Make an exact copy of all the records, one that contains none of the pictures.

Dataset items
+++++
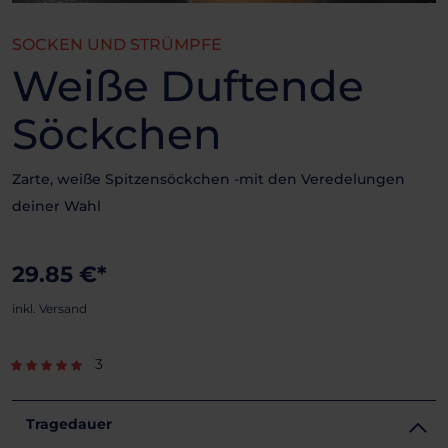
SOCKEN UND STRÜMPFE
Weiße Duftende
Söckchen
Zarte, weiße Spitzensöckchen -mit den Veredelungen
deiner Wahl
29.85 €*
inkl. Versand
3
Tragedauer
+++++
- Output for this exercise
SOCKEN UND STRÜMPFE
Weiße Duftende
Söckchen
Zarte, weiße Spitzensöckchen -mit den Veredelungen
deiner Wahl
29.85 €*
inkl. Versand
3
Tragedauer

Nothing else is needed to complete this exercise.